START Records to use
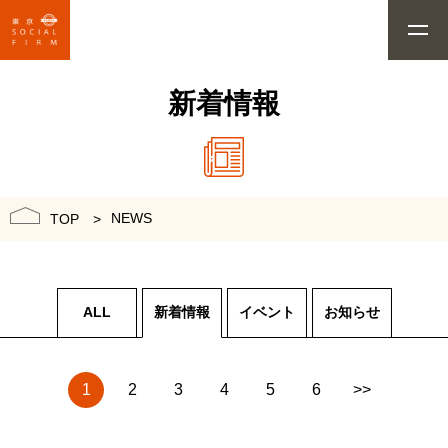
新着情報
NEWS
TOP
ALL
新着情報
イベント
お知らせ
1
2
3
4
5
6
>>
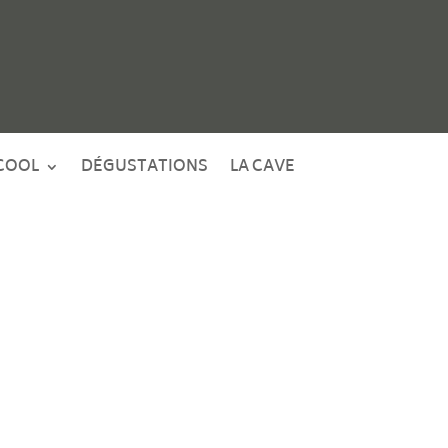
COOL
DÉGUSTATIONS
LA CAVE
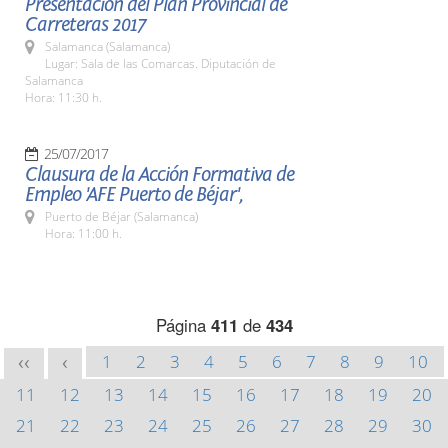
Presentación del Plan Provincial de
Carreteras 2017
Salamanca (Salamanca)
Lugar: Sala de las Comarcas. Diputación de
Salamanca
Hora: 11:30 h.
25/07/2017
Clausura de la Acción Formativa de
Empleo 'AFE Puerto de Béjar',
Puerto de Béjar (Salamanca)
Hora: 11:00 h.
Página
411
de
434
1
2
3
4
5
6
7
8
9
10
<<
<
11
12
13
14
15
16
17
18
19
20
21
22
23
24
25
26
27
28
29
30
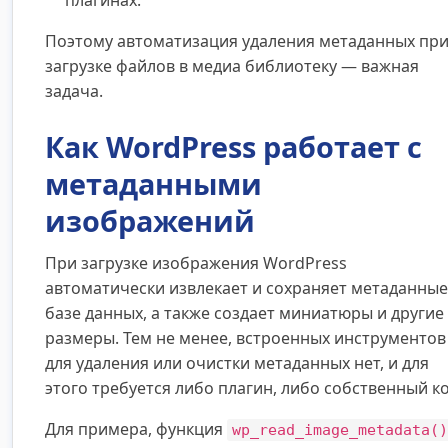
плагинах.
Поэтому автоматизация удаления метаданных пр
загрузке файлов в медиа библиотеку — важная
задача.
Как WordPress работает с
метаданными
изображений
При загрузке изображения WordPress
автоматически извлекает и сохраняет метаданные
базе данных, а также создает миниатюры и другие
размеры. Тем не менее, встроенных инструментов
для удаления или очистки метаданных нет, и для
этого требуется либо плагин, либо собственный ко
Для примера, функция
wp_read_image_metadata()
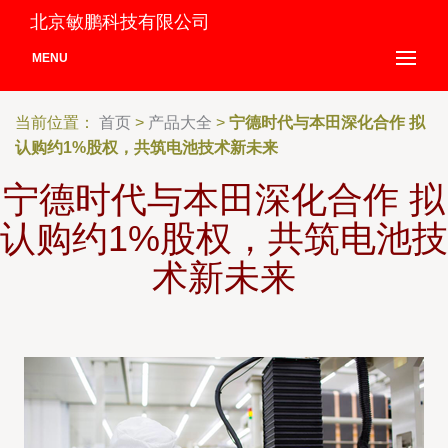
北京敏鹏科技有限公司
MENU
当前位置：
首页
>
产品大全
>
宁德时代与本田深化合作 拟
认购约1%股权，共筑电池技术新未来
宁德时代与本田深化合作 拟
认购约1%股权，共筑电池技
术新未来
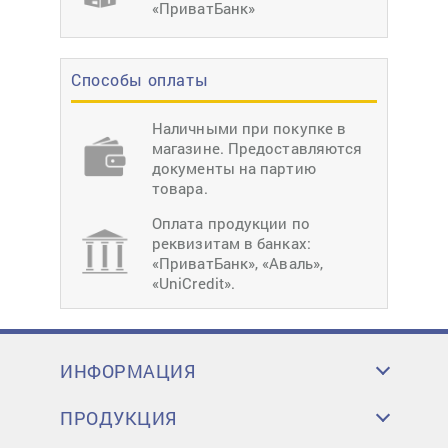
«ПриватБанк»
Способы оплаты
Наличными при покупке в
магазине. Предоставляются
документы на партию
товара.
Оплата продукции по
реквизитам в банках:
«ПриватБанк», «Аваль»,
«UniCredit».
ИНФОРМАЦИЯ
ПРОДУКЦИЯ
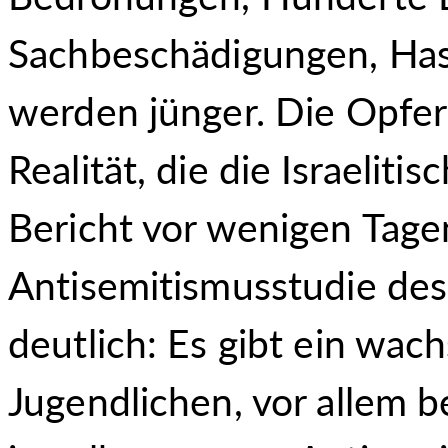
Sachbeschädigungen, Has
werden jünger. Die Opfer 
Realität, die die Israelit
Bericht vor wenigen Tagen
Antisemitismusstudie des
deutlich: Es gibt ein wa
Jugendlichen, vor allem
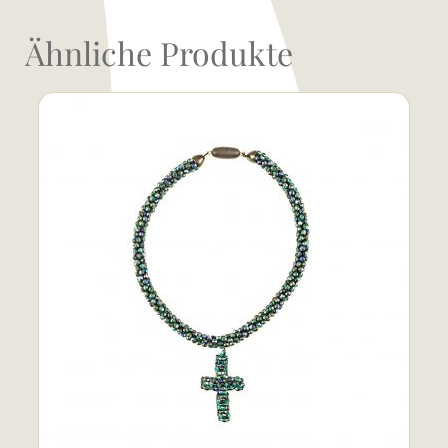
Ähnliche Produkte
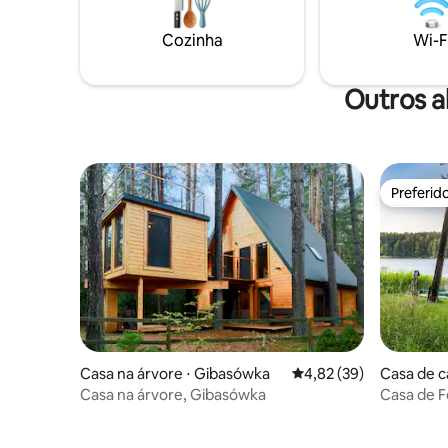
colchão e
cúpula - pergunte.
incluem: 
Cozinha
Wi-F
remo 🍀p
aventura 
Outros a
Preferid
Preferid
Casa na árvore ⋅ Gibasówka
4,82 de uma avaliação 
4,82 (39)
Casa de c
Casa na árvore, Gibasówka
Casa de F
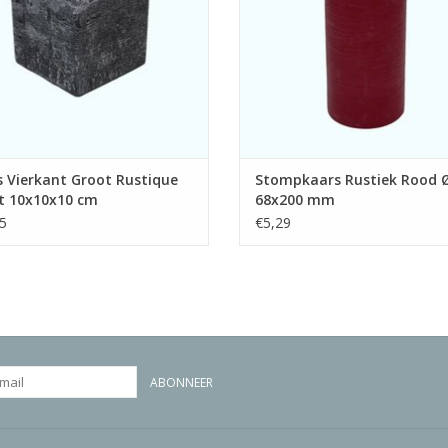
TOEVOEGEN AAN WINKELWA
EVOEGEN AAN WINKELWAGEN
 Vierkant Groot Rustique
Stompkaars Rustiek Rood 
t 10x10x10 cm
68x200 mm
5
€5,29
ABONNEER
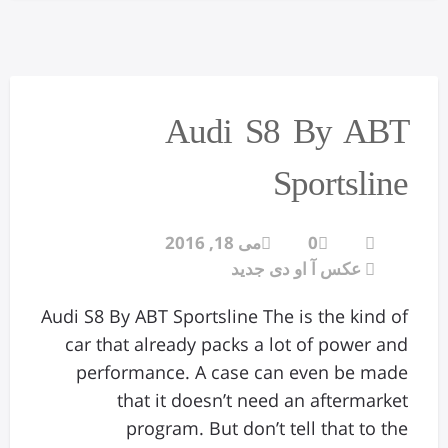
Audi S8 By ABT
Sportsline
0
می 18, 2016
عکس آ او دی جدید
Audi S8 By ABT Sportsline The is the kind of
car that already packs a lot of power and
performance. A case can even be made
that it doesn’t need an aftermarket
program. But don’t tell that to the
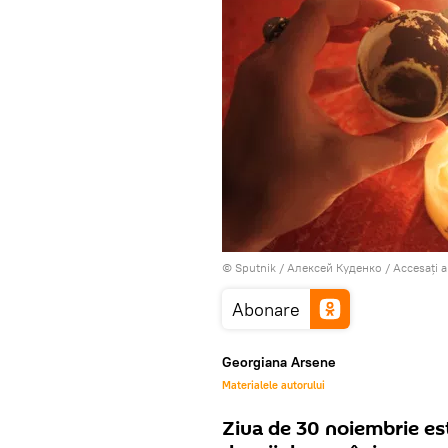
© Sputnik / Алексей Куденко
/
Accesați 
Abonare
Georgiana Arsene
Materialele autorului
Ziua de 30 noiembrie es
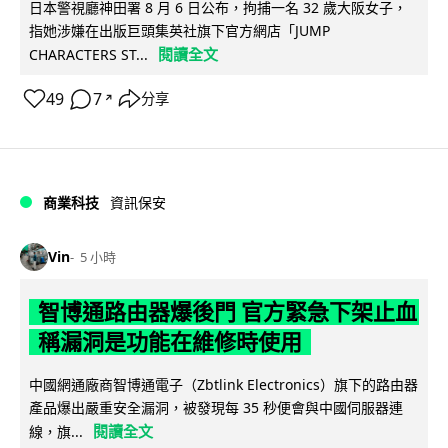
日本警視廳神田署 8 月 6 日公布，拘捕一名 32 歲大阪女子，
指她涉嫌在出版巨頭集英社旗下官方網店「JUMP
閱讀全文
CHARACTERS ST...
49
7
分享
↗
商業科技
資訊保安
Vin
5 小時
智博通路由器爆後門 官方緊急下架止血
稱漏洞是功能在維修時使用
中國網通廠商智博通電子（Zbtlink Electronics）旗下的路由器
產品爆出嚴重安全漏洞，被發現每 35 秒便會與中國伺服器連
閱讀全文
線，旗...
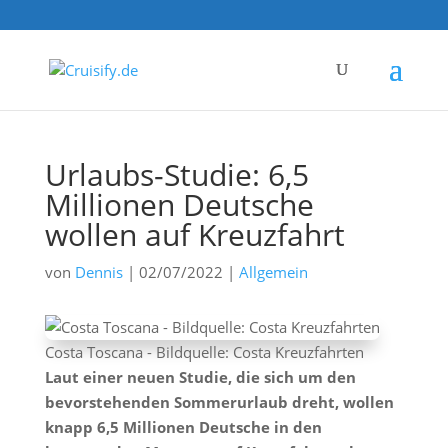
Urlaubs-Studie: 6,5
Millionen Deutsche
wollen auf Kreuzfahrt
von
Dennis
|
02/07/2022
|
Allgemein
Costa Toscana - Bildquelle: Costa Kreuzfahrten
Laut einer neuen Studie, die sich um den
bevorstehenden Sommerurlaub dreht, wollen
knapp 6,5 Millionen Deutsche in den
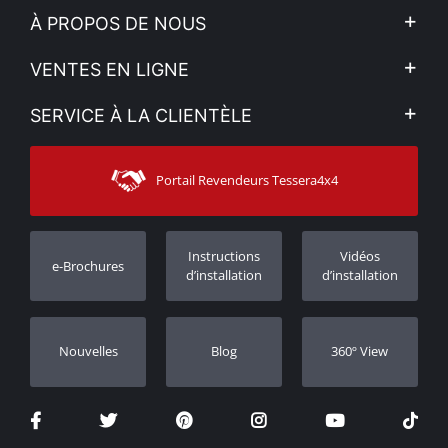
À PROPOS DE NOUS
L'entreprise
VENTES EN LIGNE
Politique de Confidentialité
Mon compte
SERVICE À LA CLIENTÈLE
Voir nos actualités
Méthodes de paiement
Sitemap
Contacter
Moyens d’expédition
Portail Revendeurs Tessera4x4
Assistance aux clients
Garantie
Suivi des commandes
Enregistrement de garantie
Instructions
Vidéos
e-Brochures
Concessionnaires
d’installation
d’installation
Nouvelles
Blog
360º View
END Records to use
What needs to be done:
Each line above that falls between the line with "指她涉嫌在出版巨頭集英社旗下官方網店「JUMP" and the line with "Voir nos actualités" should be printed exactly, together with those two lines, but the pictures should not.

Solution:
指她涉嫌在出版巨頭集英社旗下官方網店「JUMP
閱讀全文
CHARACTERS ST...
49
7
分享
↗
商業科技
資訊保安
Vin
5 小時
智博通路由器爆後門 官方緊急下架止血
稱漏洞是功能在維修時使用
中國網通廠商智博通電子（Zbtlink Electronics）旗下的路由器
產品爆出嚴重安全漏洞，被發現每 35 秒便會與中國伺服器連
閱讀全文
線，旗...
Urlaubs-Studie: 6,5
Millionen Deutsche
wollen auf Kreuzfahrt
von
Dennis
|
02/07/2022
|
Allgemein
Costa Toscana - Bildquelle: Costa Kreuzfahrten
Laut einer neuen Studie, die sich um den
bevorstehenden Sommerurlaub dreht, wollen
knapp 6,5 Millionen Deutsche in den
À PROPOS DE NOUS
L'entreprise
VENTES EN LIGNE
Politique de Confidentialité
Mon compte
SERVICE À LA CLIENTÈLE
Voir nos actualités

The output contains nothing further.